• **Task item**: Please present every line of text in the data below as a numbered list, leaving out blank lines and the pictures.

···

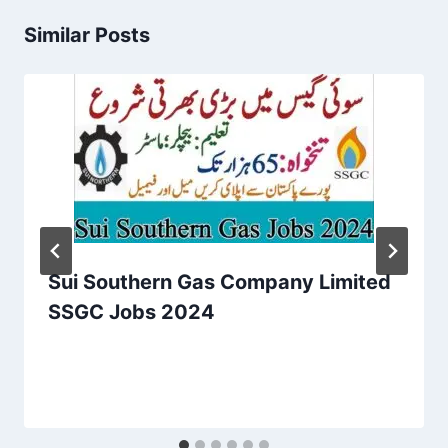
Similar Posts
Sui Southern Gas Company Limited
SSGC Jobs 2024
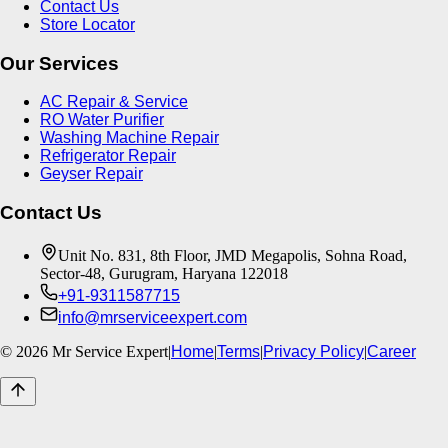
Contact Us
Store Locator
Our Services
AC Repair & Service
RO Water Purifier
Washing Machine Repair
Refrigerator Repair
Geyser Repair
Contact Us
Unit No. 831, 8th Floor, JMD Megapolis, Sohna Road,
Sector-48, Gurugram, Haryana 122018
+91-9311587715
info@mrserviceexpert.com
©
2026
Mr Service Expert
|
Home
|
Terms
|
Privacy Policy
|
Career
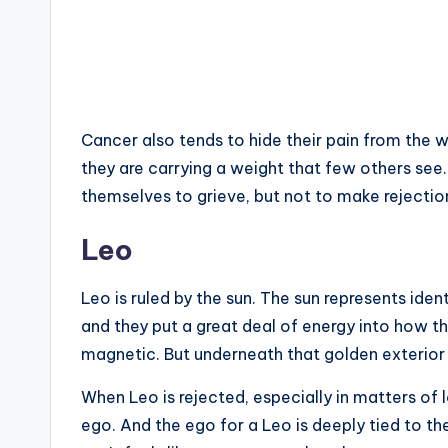
Cancer also tends to hide their pain from the wor
they are carrying a weight that few others see.
themselves to grieve, but not to make rejecti
Leo
Leo is ruled by the sun. The sun represents ident
and they put a great deal of energy into how t
magnetic. But underneath that golden exterior i
When Leo is rejected, especially in matters of lo
ego. And the ego for a Leo is deeply tied to thei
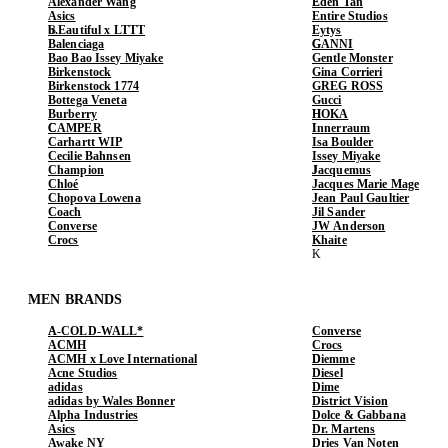
Alexander Wang
Eden Tan
Asics
Entire Studios
b.Eautiful x LTTT
Eytys
Balenciaga
GANNI
Bao Bao Issey Miyake
Gentle Monster
Birkenstock
Gina Corrieri
Birkenstock 1774
GREG ROSS
Bottega Veneta
Gucci
Burberry
HOKA
CAMPER
Innerraum
Carhartt WIP
Isa Boulder
Cecilie Bahnsen
Issey Miyake
Champion
Jacquemus
Chloé
Jacques Marie Mage
Chopova Lowena
Jean Paul Gaultier
Coach
Jil Sander
Converse
JW Anderson
Crocs
Khaite
MEN BRANDS
A-COLD-WALL*
Converse
ACMH
Crocs
ACMH x Love International
Diemme
Acne Studios
Diesel
adidas
Dime
adidas by Wales Bonner
District Vision
Alpha Industries
Dolce & Gabbana
Asics
Dr. Martens
Awake NY
Dries Van Noten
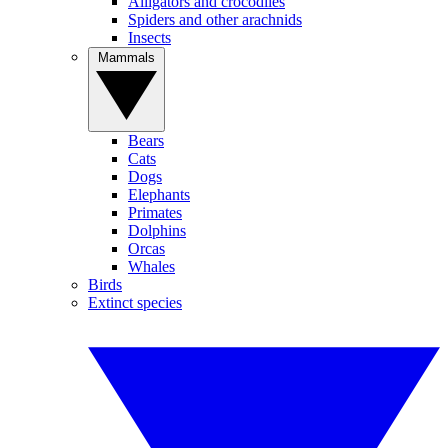
Alligators and crocodiles
Spiders and other arachnids
Insects
Mammals
Bears
Cats
Dogs
Elephants
Primates
Dolphins
Orcas
Whales
Birds
Extinct species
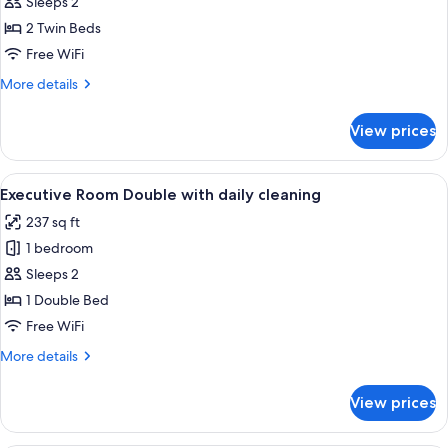
Executive
Sleeps 2
Room
2 Twin Beds
Twin
Free WiFi
with
More
More details
daily
details
cleaning
for
View prices
Executive
Room
Twin
View
A neatly made bed with white linens, 
11
with
Executive Room Double with daily cleaning
all
daily
237 sq ft
cleaning
photos
1 bedroom
for
Executive
Sleeps 2
Room
1 Double Bed
Double
Free WiFi
with
More
More details
daily
details
cleaning
for
View prices
Executive
Room
Double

···

• **Task output**:
1. Similar Posts
2. Sui Southern Gas Company Limited
3. SSGC Jobs 2024
4. Contact Us
5. Store Locator
6. Our Services
7. AC Repair & Service
8. RO Water Purifier
9. Washing Machine Repair
10. Refrigerator Repair
11. Geyser Repair
12. Contact Us
13. Unit No. 831, 8th Floor, JMD Megapolis, Sohna Road,
14. Sector-48, Gurugram, Haryana 122018
15. +91-9311587715
16. info@mrserviceexpert.com
17. ©
18. 2026
19. Mr Service Expert
20. |
21. Home
22. |
23. Terms
24. |
25. Privacy Policy
26. |
27. Career
28. Cancer also tends to hide their pain from the wor
29. they are carrying a weight that few others see.
30. themselves to grieve, but not to make rejecti
31. Leo
32. Leo is ruled by the sun. The sun represents ident
33. and they put a great deal of energy into how t
34. magnetic. But underneath that golden exterior i
35. When Leo is rejected, especially in matters of lo
36. ego. And the ego for a Leo is deeply tied to thei
37. Alexander Wang
38. Eden Tan
39. Asics
40. Entire Studios
41. b.Eautiful x LTTT
42. Eytys
43. Balenciaga
44. GANNI
45. Bao Bao Issey Miyake
46. Gentle Monster
47. Birkenstock
48. Gina Corrieri
49. Birkenstock 1774
50. GREG ROSS
51. Bottega Veneta
52. Gucci
53. Burberry
54. HOKA
55. CAMPER
56. Innerraum
57. Carhartt WIP
58. Isa Boulder
59. Cecilie Bahnsen
60. Issey Miyake
61. Champion
62. Jacquemus
63. Chloé
64. Jacques Marie Mage
65. Chopova Lowena
66. Jean Paul Gaultier
67. Coach
68. Jil Sander
69. Converse
70. JW Anderson
71. Crocs
72. Khaite
73. MEN BRANDS
74. A-COLD-WALL*
75. Converse
76. ACMH
77. Crocs
78. ACMH x Love International
79. Diemme
80. Acne Studios
81. Diesel
82. adidas
83. Dime
84. adidas by Wales Bonner
85. District Vision
86. Alpha Industries
87. Dolce & Gabbana
88. Asics
89. Dr. Martens
90. Awake NY
91. Dries Van Noten
92. Alligators and crocodiles
93. Spiders and other arachnids
94. Insects
95. Mammals
96. Bears
97. Cats
98. Dogs
99. Elephants
100. Primates
101. Dolphins
102. Orcas
103. Whales
104. Birds
105. Extinct species
106. Executive
107. Sleeps 2
108. Room
109. 2 Twin Beds
110. Twin
111. Free WiFi
112. with
113. More
114. More details
115. daily
116. details
117. cleaning
118. for
119. View prices
120. Executive
121. Room
122. Twin
123. View
124. A neatly made bed with white linens, 
125. 11
126. with
127. Executive Room Double with daily cleaning
128. all
129. daily
130. 237 sq ft
131. cleaning
132. photos
133. 1 bedroom
134. for
135. Executive
136. Sleeps 2
137. Room
138. 1 Double Bed
139. Double
140. Free WiFi
141. with
142. More
143. More details
144. daily
145. details
146. cleaning
147. for
148. View prices
149. Executive
150. Room
151. Double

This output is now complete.